**Description of the task**.
Tally up the lines in the following entries where the string "name" appears, and answer with the number alone.

"""

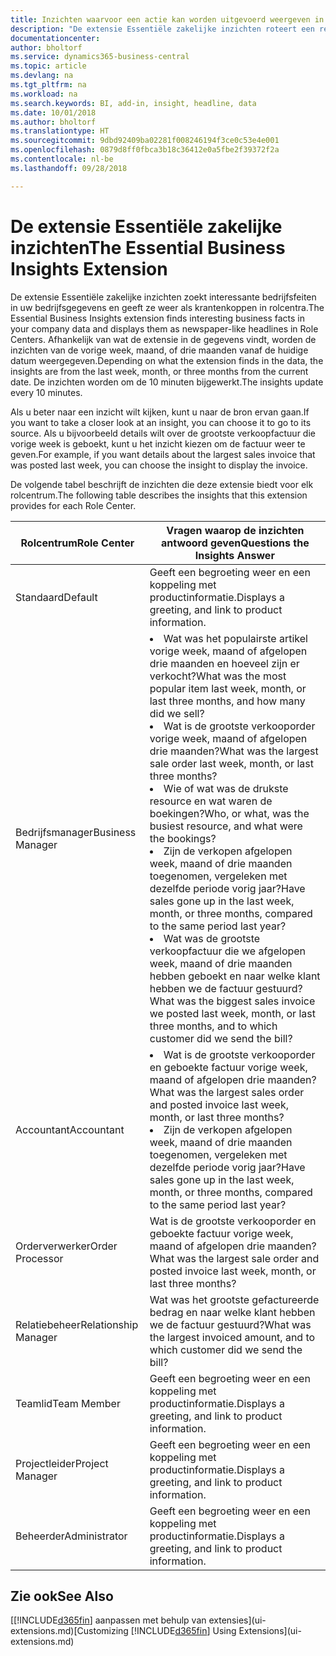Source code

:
 ```yaml
---
title: Inzichten waarvoor een actie kan worden uitgevoerd weergeven in rolcentra | Microsoft Docs
description: "De extensie Essentiële zakelijke inzichten roteert een reeks zakelijke inzichten in rolcentra."
documentationcenter: 
author: bholtorf
ms.service: dynamics365-business-central
ms.topic: article
ms.devlang: na
ms.tgt_pltfrm: na
ms.workload: na
ms.search.keywords: BI, add-in, insight, headline, data
ms.date: 10/01/2018
ms.author: bholtorf
ms.translationtype: HT
ms.sourcegitcommit: 9dbd92409ba02281f008246194f3ce0c53e4e001
ms.openlocfilehash: 0879d8ff0fbca3b18c36412e0a5fbe2f39372f2a
ms.contentlocale: nl-be
ms.lasthandoff: 09/28/2018

---
```


# <a name="the-essential-business-insights-extension"></a><span data-ttu-id="65d25-103">De extensie Essentiële zakelijke inzichten</span><span class="sxs-lookup"><span data-stu-id="65d25-103">The Essential Business Insights Extension</span></span>
<span data-ttu-id="65d25-104">De extensie Essentiële zakelijke inzichten zoekt interessante bedrijfsfeiten in uw bedrijfsgegevens en geeft ze weer als krantenkoppen in rolcentra.</span><span class="sxs-lookup"><span data-stu-id="65d25-104">The Essential Business Insights extension finds interesting business facts in your company data and displays them as newspaper-like headlines in Role Centers.</span></span> <span data-ttu-id="65d25-105">Afhankelijk van wat de extensie in de gegevens vindt, worden de inzichten van de vorige week, maand, of drie maanden vanaf de huidige datum weergegeven.</span><span class="sxs-lookup"><span data-stu-id="65d25-105">Depending on what the extension finds in the data, the insights are from the last week, month, or three months from the current date.</span></span> <span data-ttu-id="65d25-106">De inzichten worden om de 10 minuten bijgewerkt.</span><span class="sxs-lookup"><span data-stu-id="65d25-106">The insights update every 10 minutes.</span></span>  

<span data-ttu-id="65d25-107">Als u beter naar een inzicht wilt kijken, kunt u naar de bron ervan gaan.</span><span class="sxs-lookup"><span data-stu-id="65d25-107">If you want to take a closer look at an insight, you can choose it to go to its source.</span></span> <span data-ttu-id="65d25-108">Als u bijvoorbeeld details wilt over de grootste verkoopfactuur die vorige week is geboekt, kunt u het inzicht kiezen om de factuur weer te geven.</span><span class="sxs-lookup"><span data-stu-id="65d25-108">For example, if you want details about the largest sales invoice that was posted last week, you can choose the insight to display the invoice.</span></span>

<span data-ttu-id="65d25-109">De volgende tabel beschrijft de inzichten die deze extensie biedt voor elk rolcentrum.</span><span class="sxs-lookup"><span data-stu-id="65d25-109">The following table describes the insights that this extension provides for each Role Center.</span></span>

|<span data-ttu-id="65d25-110">Rolcentrum</span><span class="sxs-lookup"><span data-stu-id="65d25-110">Role Center</span></span>|<span data-ttu-id="65d25-111">Vragen waarop de inzichten antwoord geven</span><span class="sxs-lookup"><span data-stu-id="65d25-111">Questions the Insights Answer</span></span>|
|----|-----|
|<span data-ttu-id="65d25-112">Standaard</span><span class="sxs-lookup"><span data-stu-id="65d25-112">Default</span></span>|<span data-ttu-id="65d25-113">Geeft een begroeting weer en een koppeling met productinformatie.</span><span class="sxs-lookup"><span data-stu-id="65d25-113">Displays a greeting, and link to product information.</span></span>|
|<span data-ttu-id="65d25-114">Bedrijfsmanager</span><span class="sxs-lookup"><span data-stu-id="65d25-114">Business Manager</span></span>|<li> <span data-ttu-id="65d25-115">Wat was het populairste artikel vorige week, maand of afgelopen drie maanden en hoeveel zijn er verkocht?</span><span class="sxs-lookup"><span data-stu-id="65d25-115">What was the most popular item last week, month, or last three months, and how many did we sell?</span></span><br><li> <span data-ttu-id="65d25-116">Wat is de grootste verkooporder vorige week, maand of afgelopen drie maanden?</span><span class="sxs-lookup"><span data-stu-id="65d25-116">What was the largest sale order last week, month, or last three months?</span></span><br><li> <span data-ttu-id="65d25-117">Wie of wat was de drukste resource en wat waren de boekingen?</span><span class="sxs-lookup"><span data-stu-id="65d25-117">Who, or what, was the busiest resource, and what were the bookings?</span></span><br><li> <span data-ttu-id="65d25-118">Zijn de verkopen afgelopen week, maand of drie maanden toegenomen, vergeleken met dezelfde periode vorig jaar?</span><span class="sxs-lookup"><span data-stu-id="65d25-118">Have sales gone up in the last week, month, or three months, compared to the same period last year?</span></span><br><li> <span data-ttu-id="65d25-119">Wat was de grootste verkoopfactuur die we afgelopen week, maand of drie maanden hebben geboekt en naar welke klant hebben we de factuur gestuurd?</span><span class="sxs-lookup"><span data-stu-id="65d25-119">What was the biggest sales invoice we posted last week, month, or last three months, and to which customer did we send the bill?</span></span></li> |
|<span data-ttu-id="65d25-120">Accountant</span><span class="sxs-lookup"><span data-stu-id="65d25-120">Accountant</span></span>|<li> <span data-ttu-id="65d25-121">Wat is de grootste verkooporder en geboekte factuur vorige week, maand of afgelopen drie maanden?</span><span class="sxs-lookup"><span data-stu-id="65d25-121">What was the largest sales order and posted invoice last week, month, or last three months?</span></span><br><li> <span data-ttu-id="65d25-122">Zijn de verkopen afgelopen week, maand of drie maanden toegenomen, vergeleken met dezelfde periode vorig jaar?</span><span class="sxs-lookup"><span data-stu-id="65d25-122">Have sales gone up in the last week, month, or three months, compared to the same period last year?</span></span> |
|<span data-ttu-id="65d25-123">Orderverwerker</span><span class="sxs-lookup"><span data-stu-id="65d25-123">Order Processor</span></span>| <span data-ttu-id="65d25-124">Wat is de grootste verkooporder en geboekte factuur vorige week, maand of afgelopen drie maanden?</span><span class="sxs-lookup"><span data-stu-id="65d25-124">What was the largest sale order and posted invoice last week, month, or last three months?</span></span>|
|<span data-ttu-id="65d25-125">Relatiebeheer</span><span class="sxs-lookup"><span data-stu-id="65d25-125">Relationship Manager</span></span>| <span data-ttu-id="65d25-126">Wat was het grootste gefactureerde bedrag en naar welke klant hebben we de factuur gestuurd?</span><span class="sxs-lookup"><span data-stu-id="65d25-126">What was the largest invoiced amount, and to which customer did we send the bill?</span></span>|
|<span data-ttu-id="65d25-127">Teamlid</span><span class="sxs-lookup"><span data-stu-id="65d25-127">Team Member</span></span>| <span data-ttu-id="65d25-128">Geeft een begroeting weer en een koppeling met productinformatie.</span><span class="sxs-lookup"><span data-stu-id="65d25-128">Displays a greeting, and link to product information.</span></span>|
|<span data-ttu-id="65d25-129">Projectleider</span><span class="sxs-lookup"><span data-stu-id="65d25-129">Project Manager</span></span>| <span data-ttu-id="65d25-130">Geeft een begroeting weer en een koppeling met productinformatie.</span><span class="sxs-lookup"><span data-stu-id="65d25-130">Displays a greeting, and link to product information.</span></span>|
|<span data-ttu-id="65d25-131">Beheerder</span><span class="sxs-lookup"><span data-stu-id="65d25-131">Administrator</span></span>| <span data-ttu-id="65d25-132">Geeft een begroeting weer en een koppeling met productinformatie.</span><span class="sxs-lookup"><span data-stu-id="65d25-132">Displays a greeting, and link to product information.</span></span>|

## <a name="see-also"></a><span data-ttu-id="65d25-133">Zie ook</span><span class="sxs-lookup"><span data-stu-id="65d25-133">See Also</span></span>
<span data-ttu-id="65d25-134">[[!INCLUDE[d365fin](includes/d365fin_md.md)] aanpassen met behulp van extensies](ui-extensions.md)</span><span class="sxs-lookup"><span data-stu-id="65d25-134">[Customizing [!INCLUDE[d365fin](includes/d365fin_md.md)] Using Extensions](ui-extensions.md)</span></span>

"""

**Problem solution**.
2